Data to use Block Start

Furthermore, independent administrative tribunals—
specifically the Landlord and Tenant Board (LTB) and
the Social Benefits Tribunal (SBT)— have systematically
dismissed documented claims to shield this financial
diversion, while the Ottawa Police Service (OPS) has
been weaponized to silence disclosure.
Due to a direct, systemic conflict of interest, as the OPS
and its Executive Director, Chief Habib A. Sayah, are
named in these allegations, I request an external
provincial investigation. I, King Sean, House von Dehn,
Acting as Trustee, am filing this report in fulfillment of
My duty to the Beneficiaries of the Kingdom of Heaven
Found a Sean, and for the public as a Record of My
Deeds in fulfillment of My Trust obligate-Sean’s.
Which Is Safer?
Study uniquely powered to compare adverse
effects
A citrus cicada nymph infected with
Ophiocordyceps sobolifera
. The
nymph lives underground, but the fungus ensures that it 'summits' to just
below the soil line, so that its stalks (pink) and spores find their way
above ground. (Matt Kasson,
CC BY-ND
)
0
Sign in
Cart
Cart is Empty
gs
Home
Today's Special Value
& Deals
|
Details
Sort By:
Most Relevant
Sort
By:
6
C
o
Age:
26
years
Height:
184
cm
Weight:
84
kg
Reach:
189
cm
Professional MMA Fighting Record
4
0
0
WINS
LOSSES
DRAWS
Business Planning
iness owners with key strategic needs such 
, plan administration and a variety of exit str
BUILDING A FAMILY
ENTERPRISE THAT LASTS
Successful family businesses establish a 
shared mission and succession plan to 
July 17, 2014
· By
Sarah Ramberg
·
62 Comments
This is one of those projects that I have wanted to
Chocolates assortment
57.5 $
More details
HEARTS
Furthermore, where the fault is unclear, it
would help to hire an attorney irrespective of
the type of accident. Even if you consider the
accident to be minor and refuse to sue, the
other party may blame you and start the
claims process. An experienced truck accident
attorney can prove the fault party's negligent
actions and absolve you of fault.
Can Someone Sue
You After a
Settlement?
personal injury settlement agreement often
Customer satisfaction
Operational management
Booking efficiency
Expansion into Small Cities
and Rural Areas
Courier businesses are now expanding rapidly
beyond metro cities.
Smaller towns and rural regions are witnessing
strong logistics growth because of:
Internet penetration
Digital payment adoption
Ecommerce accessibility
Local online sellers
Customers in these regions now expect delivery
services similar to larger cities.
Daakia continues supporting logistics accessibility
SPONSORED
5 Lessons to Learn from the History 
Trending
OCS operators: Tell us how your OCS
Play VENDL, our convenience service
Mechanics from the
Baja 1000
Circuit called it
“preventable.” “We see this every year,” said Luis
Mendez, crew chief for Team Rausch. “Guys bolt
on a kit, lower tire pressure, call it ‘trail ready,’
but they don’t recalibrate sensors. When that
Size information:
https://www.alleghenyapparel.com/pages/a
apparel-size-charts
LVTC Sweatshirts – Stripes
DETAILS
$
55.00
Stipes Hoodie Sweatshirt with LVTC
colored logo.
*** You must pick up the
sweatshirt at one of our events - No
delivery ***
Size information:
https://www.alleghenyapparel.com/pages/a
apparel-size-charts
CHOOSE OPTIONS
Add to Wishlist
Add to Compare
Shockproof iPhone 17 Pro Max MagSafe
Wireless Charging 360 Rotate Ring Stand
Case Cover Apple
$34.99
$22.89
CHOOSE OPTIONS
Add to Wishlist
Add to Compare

Data to use Block End

#### Work order
Reproduce all the entries above, replacing "CHOOSE OPTIONS" with "SELECT OPTIONS" each time it occurs and leaving every other line unchanged.

#### Task response
Furthermore, independent administrative tribunals—
specifically the Landlord and Tenant Board (LTB) and
the Social Benefits Tribunal (SBT)— have systematically
dismissed documented claims to shield this financial
diversion, while the Ottawa Police Service (OPS) has
been weaponized to silence disclosure.
Due to a direct, systemic conflict of interest, as the OPS
and its Executive Director, Chief Habib A. Sayah, are
named in these allegations, I request an external
provincial investigation. I, King Sean, House von Dehn,
Acting as Trustee, am filing this report in fulfillment of
My duty to the Beneficiaries of the Kingdom of Heaven
Found a Sean, and for the public as a Record of My
Deeds in fulfillment of My Trust obligate-Sean’s.
Which Is Safer?
Study uniquely powered to compare adverse
effects
A citrus cicada nymph infected with
Ophiocordyceps sobolifera
. The
nymph lives underground, but the fungus ensures that it 'summits' to just
below the soil line, so that its stalks (pink) and spores find their way
above ground. (Matt Kasson,
CC BY-ND
)
0
Sign in
Cart
Cart is Empty
gs
Home
Today's Special Value
& Deals
|
Details
Sort By:
Most Relevant
Sort
By:
6
C
o
Age:
26
years
Height:
184
cm
Weight:
84
kg
Reach:
189
cm
Professional MMA Fighting Record
4
0
0
WINS
LOSSES
DRAWS
Business Planning
iness owners with key strategic needs such 
, plan administration and a variety of exit str
BUILDING A FAMILY
ENTERPRISE THAT LASTS
Successful family businesses establish a 
shared mission and succession plan to 
July 17, 2014
· By
Sarah Ramberg
·
62 Comments
This is one of those projects that I have wanted to
Chocolates assortment
57.5 $
More details
HEARTS
Furthermore, where the fault is unclear, it
would help to hire an attorney irrespective of
the type of accident. Even if you consider the
accident to be minor and refuse to sue, the
other party may blame you and start the
claims process. An experienced truck accident
attorney can prove the fault party's negligent
actions and absolve you of fault.
Can Someone Sue
You After a
Settlement?
personal injury settlement agreement often
Customer satisfaction
Operational management
Booking efficiency
Expansion into Small Cities
and Rural Areas
Courier businesses are now expanding rapidly
beyond metro cities.
Smaller towns and rural regions are witnessing
strong logistics growth because of:
Internet penetration
Digital payment adoption
Ecommerce accessibility
Local online sellers
Customers in these regions now expect delivery
services similar to larger cities.
Daakia continues supporting logistics accessibility
SPONSORED
5 Lessons to Learn from the History 
Trending
OCS operators: Tell us how your OCS
Play VENDL, our convenience service
Mechanics from the
Baja 1000
Circuit called it
“preventable.” “We see this every year,” said Luis
Mendez, crew chief for Team Rausch. “Guys bolt
on a kit, lower tire pressure, call it ‘trail ready,’
but they don’t recalibrate sensors. When that
Size information:
https://www.alleghenyapparel.com/pages/a
apparel-size-charts
LVTC Sweatshirts – Stripes
DETAILS
$
55.00
Stipes Hoodie Sweatshirt with LVTC
colored logo.
*** You must pick up the
sweatshirt at one of our events - No
delivery ***
Size information:
https://www.alleghenyapparel.com/pages/a
apparel-size-charts
SELECT OPTIONS
Add to Wishlist
Add to Compare
Shockproof iPhone 17 Pro Max MagSafe
Wireless Charging 360 Rotate Ring Stand
Case Cover Apple
$34.99
$22.89
SELECT OPTIONS
Add to Wishlist
Add to Compare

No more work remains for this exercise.